A very common aurora is just a faint band in the sky that will render green on your camera, but to the naked eye, it looks kind of boring. But rarer, stronger activity can be amazing. It can dance across the entire skies, create ‘curtains’ as we call them and if it gets really crazy it creates a ‘corona’ which is basically a point in the sky from where everything explodes. It’s super impressive to see and to capture.
There are lots of apps and websites that predict aurora activity. They are a good indicator but often not really accurate. They’re using a KP-index from 0-10 with 0 being zero activity and 10 being the max. Starting from KP4-5, it’s already extreme. But I have seen crazy aurora with KP2 predictions so take it with a grain of salt. Basically, all you need is a clear sky. Auroras can come out whenever its dark. It can start at 9 in the evening or 2 at night. It’s totally random and impossible to predict.
So with these facts out of the way: Where should you go? Basically everywhere up north is alright in the winter months. Common locations are Iceland (where I also guide a bunch of tours this upcoming winter in Feb-March) and Norway (with northern Norway being further north than Iceland) or Northern Canada. They’re all absolutely perfect to witness auroras.
Obviously, you need a camera that you can operate manually. People in photography often say ‘gear doesn’t matter, it’s all about the person’s creativity’ but with night photography and aurora shooting that’s not entirely true. With shooting an aurora you often need to use a higher ISO so if you have a ‘better’ high-end camera you will get images with less noise. because they simply perform better at higher ISO. So a good APS-c or Full frame camera is recommended.
Next, you need a fast lens. To start I would recommend something as wide and as fast as possible. The Samyang 14mm f/2.8 is a great lens. It’s also not that expensive with about $300. Perfect aurora lens.
Another great lens is the Laowa 15mm f/2. Unfortunately it’s only for Sony, but it’s amazing for aurora.Anything that is a bit wide and fast will do. If you only use a slow lens, you will have to use higher ISO and you will get more noise.
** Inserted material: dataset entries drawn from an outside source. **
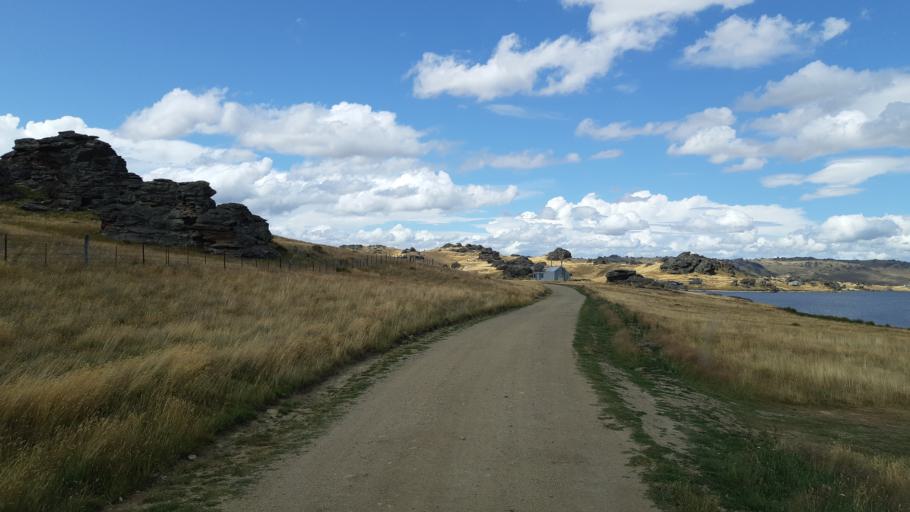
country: NZ
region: Otago
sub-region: Queenstown-Lakes District
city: Wanaka
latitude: -45.2950
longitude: 169.7404
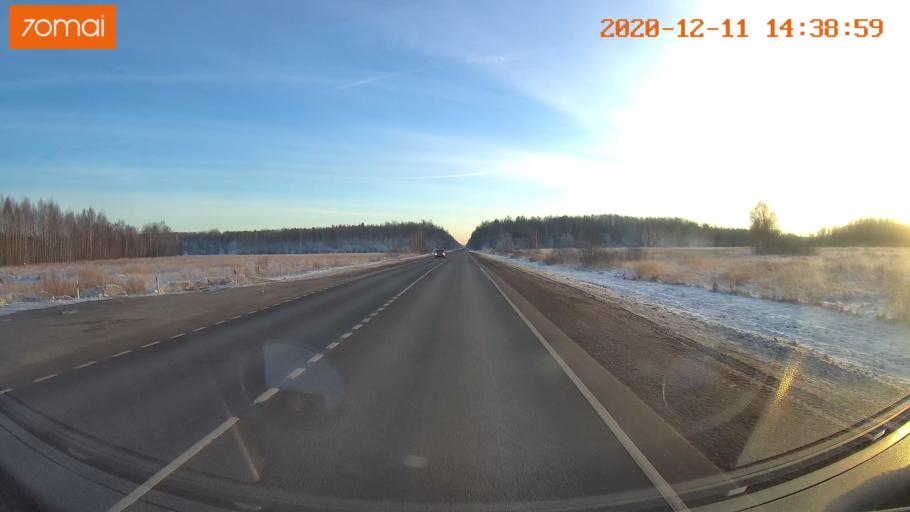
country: RU
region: Kostroma
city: Volgorechensk
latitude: 57.5325
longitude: 41.0200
Depending on if there is a moon in the sky and how strong the aurora is, you will shoot around ISO 1600-3200 with a shutter speed ranging from 5-25 seconds with your aperture wide open (f/2.8, or however fast your lens is). It all depends how strong the aurora is and how much moonlight you have to light the landscape. If you have a faint aurora, you will probably use ISO 3200 or higher with about 20 seconds of shutter speed. You can do this because the aurora is not moving a lot.
However, when the aurora starts dancing you want to use a SHORT shutter speed. If you expose for long while the aurora is dancing you don’t capture the detail in the movement of the aurora. So usually, when an aurora gets extreme, use a shutter speed of only 2-3 seconds and you might need a bit of a higher ISO. But if an aurora is really strong, you can even shoot at a lower ISO as it will light the whole landscape.
focusing in the dark can be tricky. Although you can usually just manually or autofocus on a light in the distance. If you’re focused, make sure you lock the focus on manual focus. Do a few test shots and make sure the stars in the shot are perfectly sharp and no blobs. And make sure you recheck your focus from time to time! I once had the focus ring move a tiny bit and ended up with epic aurora shots out of focus. You DON’T want that! If there are no lights around you can manually focus on the infinity sign or use hyperfocal distance (you can find lots of it online).
A Final Tip
Don’t get crazy when you see an aurora and just shoot the sky. Like always, foregrounds are most important in landscape photography. The aurora should complement your scene. If you see insane coronas, it’s different — you can frame more sky in your shot. But with normal aurora’s foregrounds are very important to make your shot stand out from the rest.